CPU-Bound vs I/O-Bound Scaling #
I/O-bound services (waiting for DB, HTTP calls, disk):
- Threads spend most time waiting, not executing
- Horizontal scaling (more instances) helps — each instance handles more requests
- Virtual threads (Java 21) or async I/O reduces the thread count needed
- Read replicas and caching reduce the wait time per request
CPU-bound services (image processing, ML inference, cryptography, complex computation):
- Threads are executing, not waiting
- More cores = more throughput (vertical scale or more instances)
- Virtual threads don’t help — CPU is the constraint, not thread scheduling
- Consider: offload CPU-intensive work to dedicated workers, GPU instances for ML workloads, precomputation and caching of results
Autoscaling: What Metric to Scale On #
The choice of scaling metric determines how well autoscaling responds to load.
CPU utilization (most common):
- Works for CPU-bound services
- Lags for I/O-bound services — threads are waiting, CPU is low, but latency is high
- Scale trigger: CPU > 70% → add instances
Request queue depth / pending messages:
- Better for queue consumer workers
- “When the queue has > 1000 messages, add consumers”
- Direct signal that work is backing up
Custom business metrics:
- Scale on “requests in flight” or “P95 latency > 200ms”

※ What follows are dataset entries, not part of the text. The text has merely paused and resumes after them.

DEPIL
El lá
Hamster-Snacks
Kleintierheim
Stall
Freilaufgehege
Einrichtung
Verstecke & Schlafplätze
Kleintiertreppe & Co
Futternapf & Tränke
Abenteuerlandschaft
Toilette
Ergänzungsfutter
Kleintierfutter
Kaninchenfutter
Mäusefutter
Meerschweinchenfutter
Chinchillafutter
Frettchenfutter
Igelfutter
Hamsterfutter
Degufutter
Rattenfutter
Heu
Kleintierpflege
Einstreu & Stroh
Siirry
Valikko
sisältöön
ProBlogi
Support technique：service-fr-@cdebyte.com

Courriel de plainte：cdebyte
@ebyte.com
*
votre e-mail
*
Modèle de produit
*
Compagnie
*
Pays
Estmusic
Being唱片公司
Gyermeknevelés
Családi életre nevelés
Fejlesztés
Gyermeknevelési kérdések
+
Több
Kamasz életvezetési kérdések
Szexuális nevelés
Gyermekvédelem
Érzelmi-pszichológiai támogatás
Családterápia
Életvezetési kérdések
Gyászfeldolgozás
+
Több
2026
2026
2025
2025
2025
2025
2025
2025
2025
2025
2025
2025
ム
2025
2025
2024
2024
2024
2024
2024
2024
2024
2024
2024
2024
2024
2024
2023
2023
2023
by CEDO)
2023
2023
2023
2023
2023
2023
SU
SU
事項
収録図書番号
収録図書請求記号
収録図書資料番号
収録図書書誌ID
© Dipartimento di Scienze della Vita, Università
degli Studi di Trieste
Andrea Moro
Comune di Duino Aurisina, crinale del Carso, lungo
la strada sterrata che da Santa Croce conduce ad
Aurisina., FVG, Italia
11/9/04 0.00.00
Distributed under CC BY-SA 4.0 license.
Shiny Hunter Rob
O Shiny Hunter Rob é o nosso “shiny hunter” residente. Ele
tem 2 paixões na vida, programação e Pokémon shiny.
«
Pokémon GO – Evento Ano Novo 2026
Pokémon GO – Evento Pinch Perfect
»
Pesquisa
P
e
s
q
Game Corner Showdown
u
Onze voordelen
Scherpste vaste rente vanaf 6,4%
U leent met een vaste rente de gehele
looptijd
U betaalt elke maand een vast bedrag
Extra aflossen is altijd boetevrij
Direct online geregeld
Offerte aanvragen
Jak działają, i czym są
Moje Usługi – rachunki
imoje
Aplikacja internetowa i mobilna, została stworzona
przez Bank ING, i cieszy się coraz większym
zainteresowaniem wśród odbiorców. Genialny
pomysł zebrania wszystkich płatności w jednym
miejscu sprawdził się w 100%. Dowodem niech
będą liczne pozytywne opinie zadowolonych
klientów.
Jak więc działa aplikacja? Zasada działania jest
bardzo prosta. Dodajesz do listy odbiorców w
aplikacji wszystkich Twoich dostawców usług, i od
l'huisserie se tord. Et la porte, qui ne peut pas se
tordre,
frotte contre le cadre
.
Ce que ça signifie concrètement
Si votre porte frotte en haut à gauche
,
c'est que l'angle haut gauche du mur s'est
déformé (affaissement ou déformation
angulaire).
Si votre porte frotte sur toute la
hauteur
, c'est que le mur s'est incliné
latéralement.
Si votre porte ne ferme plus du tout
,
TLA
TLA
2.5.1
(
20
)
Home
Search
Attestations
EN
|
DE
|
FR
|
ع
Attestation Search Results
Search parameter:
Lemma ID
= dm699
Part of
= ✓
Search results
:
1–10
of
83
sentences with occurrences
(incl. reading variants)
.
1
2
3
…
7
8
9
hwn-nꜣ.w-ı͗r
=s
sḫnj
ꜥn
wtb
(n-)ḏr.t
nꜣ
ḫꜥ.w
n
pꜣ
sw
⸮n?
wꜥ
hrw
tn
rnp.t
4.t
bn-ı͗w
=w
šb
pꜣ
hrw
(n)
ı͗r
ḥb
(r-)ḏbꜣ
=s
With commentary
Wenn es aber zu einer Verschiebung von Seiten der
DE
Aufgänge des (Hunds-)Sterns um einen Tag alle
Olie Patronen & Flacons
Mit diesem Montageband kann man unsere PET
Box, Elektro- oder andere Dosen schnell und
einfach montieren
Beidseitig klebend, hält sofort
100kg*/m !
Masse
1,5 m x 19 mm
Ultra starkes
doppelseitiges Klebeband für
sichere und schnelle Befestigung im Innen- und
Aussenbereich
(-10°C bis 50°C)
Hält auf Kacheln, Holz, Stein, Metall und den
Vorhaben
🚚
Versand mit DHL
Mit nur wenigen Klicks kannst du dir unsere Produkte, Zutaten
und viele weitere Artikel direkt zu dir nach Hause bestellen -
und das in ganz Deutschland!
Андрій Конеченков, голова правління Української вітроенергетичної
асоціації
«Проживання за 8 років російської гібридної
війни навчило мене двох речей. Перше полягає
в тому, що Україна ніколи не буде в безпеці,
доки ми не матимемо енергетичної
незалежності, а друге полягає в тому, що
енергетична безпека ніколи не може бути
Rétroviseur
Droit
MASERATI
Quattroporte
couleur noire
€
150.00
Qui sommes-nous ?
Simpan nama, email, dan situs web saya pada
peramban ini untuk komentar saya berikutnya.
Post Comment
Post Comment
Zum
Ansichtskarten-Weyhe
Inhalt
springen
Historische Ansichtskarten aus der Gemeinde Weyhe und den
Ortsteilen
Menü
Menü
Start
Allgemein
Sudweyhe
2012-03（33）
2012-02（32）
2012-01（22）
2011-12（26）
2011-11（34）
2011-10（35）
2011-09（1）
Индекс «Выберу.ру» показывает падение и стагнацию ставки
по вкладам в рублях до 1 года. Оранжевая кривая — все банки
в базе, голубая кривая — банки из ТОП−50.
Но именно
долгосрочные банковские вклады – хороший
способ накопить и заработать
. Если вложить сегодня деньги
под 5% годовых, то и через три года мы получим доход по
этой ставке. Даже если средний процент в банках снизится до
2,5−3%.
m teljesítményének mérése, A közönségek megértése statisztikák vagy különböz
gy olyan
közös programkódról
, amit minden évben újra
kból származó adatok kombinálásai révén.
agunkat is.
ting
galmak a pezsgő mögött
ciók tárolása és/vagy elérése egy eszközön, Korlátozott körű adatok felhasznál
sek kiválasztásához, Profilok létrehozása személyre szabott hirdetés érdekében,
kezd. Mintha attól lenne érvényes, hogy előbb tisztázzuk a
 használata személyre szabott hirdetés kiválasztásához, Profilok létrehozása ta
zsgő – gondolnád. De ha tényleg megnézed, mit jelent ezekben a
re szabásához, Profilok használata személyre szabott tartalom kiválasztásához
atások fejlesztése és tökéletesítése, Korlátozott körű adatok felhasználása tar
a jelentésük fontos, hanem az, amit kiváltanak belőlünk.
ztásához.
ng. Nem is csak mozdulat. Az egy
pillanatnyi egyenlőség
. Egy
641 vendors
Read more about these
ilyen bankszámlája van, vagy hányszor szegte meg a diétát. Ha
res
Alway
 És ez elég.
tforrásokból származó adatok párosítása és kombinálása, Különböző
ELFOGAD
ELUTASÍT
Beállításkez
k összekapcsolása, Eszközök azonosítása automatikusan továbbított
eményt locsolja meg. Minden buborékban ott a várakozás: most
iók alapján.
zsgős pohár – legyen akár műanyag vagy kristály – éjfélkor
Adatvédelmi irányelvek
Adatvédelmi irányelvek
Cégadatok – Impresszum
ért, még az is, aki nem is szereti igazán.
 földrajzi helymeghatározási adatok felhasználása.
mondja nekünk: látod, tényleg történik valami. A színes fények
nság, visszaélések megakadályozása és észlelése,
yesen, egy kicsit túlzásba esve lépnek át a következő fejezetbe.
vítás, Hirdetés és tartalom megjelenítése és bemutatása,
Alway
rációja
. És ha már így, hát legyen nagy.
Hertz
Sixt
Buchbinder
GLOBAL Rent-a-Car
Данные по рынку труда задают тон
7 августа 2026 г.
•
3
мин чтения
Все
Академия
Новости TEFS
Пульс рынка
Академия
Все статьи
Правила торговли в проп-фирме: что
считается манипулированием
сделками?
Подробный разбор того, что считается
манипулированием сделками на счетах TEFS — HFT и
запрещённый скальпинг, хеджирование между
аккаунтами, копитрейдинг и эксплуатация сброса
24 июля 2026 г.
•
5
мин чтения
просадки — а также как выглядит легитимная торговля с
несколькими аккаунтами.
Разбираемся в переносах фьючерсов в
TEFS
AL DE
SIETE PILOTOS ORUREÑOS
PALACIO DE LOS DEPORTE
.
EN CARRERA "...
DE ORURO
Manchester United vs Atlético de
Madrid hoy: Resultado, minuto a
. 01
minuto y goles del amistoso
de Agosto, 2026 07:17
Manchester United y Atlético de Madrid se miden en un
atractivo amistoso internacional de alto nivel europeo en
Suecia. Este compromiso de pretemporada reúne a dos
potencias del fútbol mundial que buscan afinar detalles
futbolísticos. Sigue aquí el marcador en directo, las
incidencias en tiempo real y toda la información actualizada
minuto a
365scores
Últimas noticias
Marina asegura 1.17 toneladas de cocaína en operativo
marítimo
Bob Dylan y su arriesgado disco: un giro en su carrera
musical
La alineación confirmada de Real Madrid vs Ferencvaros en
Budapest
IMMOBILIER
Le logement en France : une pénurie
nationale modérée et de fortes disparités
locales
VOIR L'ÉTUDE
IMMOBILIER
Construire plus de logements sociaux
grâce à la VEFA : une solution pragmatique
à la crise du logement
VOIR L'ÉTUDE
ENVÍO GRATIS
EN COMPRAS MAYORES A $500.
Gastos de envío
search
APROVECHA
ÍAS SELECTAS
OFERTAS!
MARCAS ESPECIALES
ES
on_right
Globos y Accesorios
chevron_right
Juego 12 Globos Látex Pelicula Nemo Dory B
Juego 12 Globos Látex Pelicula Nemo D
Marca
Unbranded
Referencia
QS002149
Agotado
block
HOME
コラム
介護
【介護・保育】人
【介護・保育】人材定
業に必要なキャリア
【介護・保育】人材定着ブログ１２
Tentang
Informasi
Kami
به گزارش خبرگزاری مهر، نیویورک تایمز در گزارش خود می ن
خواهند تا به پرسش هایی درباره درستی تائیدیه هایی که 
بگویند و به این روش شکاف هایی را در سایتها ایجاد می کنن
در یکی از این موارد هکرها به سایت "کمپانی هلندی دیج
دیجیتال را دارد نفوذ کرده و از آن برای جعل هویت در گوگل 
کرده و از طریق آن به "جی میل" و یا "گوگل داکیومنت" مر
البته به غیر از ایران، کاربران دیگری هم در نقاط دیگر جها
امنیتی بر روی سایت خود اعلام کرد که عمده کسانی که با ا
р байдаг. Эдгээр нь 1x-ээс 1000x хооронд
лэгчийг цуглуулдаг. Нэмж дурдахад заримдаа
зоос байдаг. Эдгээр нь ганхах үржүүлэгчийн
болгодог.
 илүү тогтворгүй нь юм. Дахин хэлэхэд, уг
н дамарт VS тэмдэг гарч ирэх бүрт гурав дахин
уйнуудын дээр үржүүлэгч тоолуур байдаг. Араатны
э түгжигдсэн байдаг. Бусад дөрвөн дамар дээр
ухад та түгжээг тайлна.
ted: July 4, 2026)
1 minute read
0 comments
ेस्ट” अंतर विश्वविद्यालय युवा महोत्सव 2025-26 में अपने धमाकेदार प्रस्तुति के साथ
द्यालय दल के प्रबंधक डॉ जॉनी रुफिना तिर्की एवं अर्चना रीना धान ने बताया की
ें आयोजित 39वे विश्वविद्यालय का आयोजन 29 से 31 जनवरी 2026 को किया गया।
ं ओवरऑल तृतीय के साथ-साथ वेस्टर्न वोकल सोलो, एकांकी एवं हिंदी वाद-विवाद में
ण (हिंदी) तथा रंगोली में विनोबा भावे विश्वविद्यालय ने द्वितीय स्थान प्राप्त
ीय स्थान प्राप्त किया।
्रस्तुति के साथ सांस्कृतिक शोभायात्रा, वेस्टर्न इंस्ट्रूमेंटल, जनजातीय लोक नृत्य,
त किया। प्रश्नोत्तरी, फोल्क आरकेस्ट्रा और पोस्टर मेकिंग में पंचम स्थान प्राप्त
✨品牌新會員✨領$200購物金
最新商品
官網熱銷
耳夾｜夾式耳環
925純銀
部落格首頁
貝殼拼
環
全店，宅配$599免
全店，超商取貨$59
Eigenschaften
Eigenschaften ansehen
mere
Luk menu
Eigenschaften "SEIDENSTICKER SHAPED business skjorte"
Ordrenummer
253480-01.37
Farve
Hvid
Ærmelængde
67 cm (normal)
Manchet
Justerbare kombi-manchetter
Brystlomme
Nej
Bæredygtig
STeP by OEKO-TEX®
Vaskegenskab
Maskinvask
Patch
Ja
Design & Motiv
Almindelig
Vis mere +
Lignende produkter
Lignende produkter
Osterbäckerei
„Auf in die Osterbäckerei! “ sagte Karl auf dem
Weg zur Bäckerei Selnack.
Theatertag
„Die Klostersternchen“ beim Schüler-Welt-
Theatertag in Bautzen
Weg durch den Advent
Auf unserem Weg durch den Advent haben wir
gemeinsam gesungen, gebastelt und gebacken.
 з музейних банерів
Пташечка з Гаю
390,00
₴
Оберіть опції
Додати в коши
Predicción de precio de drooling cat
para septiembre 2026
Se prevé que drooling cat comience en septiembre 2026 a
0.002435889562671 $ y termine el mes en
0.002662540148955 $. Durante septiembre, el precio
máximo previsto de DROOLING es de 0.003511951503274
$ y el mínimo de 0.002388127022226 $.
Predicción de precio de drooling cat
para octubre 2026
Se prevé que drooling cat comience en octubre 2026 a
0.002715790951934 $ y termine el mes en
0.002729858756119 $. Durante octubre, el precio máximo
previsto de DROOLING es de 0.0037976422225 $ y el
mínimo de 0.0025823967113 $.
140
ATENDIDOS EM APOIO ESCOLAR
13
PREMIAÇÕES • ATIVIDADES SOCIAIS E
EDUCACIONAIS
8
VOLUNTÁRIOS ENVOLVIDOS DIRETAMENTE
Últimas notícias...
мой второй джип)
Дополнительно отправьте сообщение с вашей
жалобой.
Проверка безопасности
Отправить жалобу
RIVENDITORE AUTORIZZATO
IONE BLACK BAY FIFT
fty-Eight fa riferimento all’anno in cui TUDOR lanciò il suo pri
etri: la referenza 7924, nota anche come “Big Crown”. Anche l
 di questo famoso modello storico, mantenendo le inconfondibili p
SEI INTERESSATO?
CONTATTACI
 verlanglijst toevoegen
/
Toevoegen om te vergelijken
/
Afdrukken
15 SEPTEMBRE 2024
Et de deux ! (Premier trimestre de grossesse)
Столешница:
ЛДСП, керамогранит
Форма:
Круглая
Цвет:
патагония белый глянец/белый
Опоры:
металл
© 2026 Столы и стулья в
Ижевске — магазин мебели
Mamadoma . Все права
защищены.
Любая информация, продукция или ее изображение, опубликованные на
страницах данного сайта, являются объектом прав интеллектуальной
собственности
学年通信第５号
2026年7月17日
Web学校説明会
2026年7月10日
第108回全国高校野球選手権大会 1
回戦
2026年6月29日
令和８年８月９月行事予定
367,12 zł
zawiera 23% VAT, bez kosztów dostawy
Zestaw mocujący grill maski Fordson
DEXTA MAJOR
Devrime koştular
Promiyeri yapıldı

- Requires custom metrics export (Prometheus → KEDA, CloudWatch → ASG)
- Most accurate but requires instrumentation
Memory utilization:
- Rarely the right primary scaling metric (memory doesn’t correlate with load the same way)
- Useful as a ceiling alarm (OOM prevention), not a scale trigger
Best practice: For API services, scale on CPU + request rate. For async workers, scale on queue depth. Set minimum instances high enough to handle baseline load without cold-start latency on scale-out. Test autoscaling behavior with load tests — not just at steady state but at scale-up and scale-down transitions.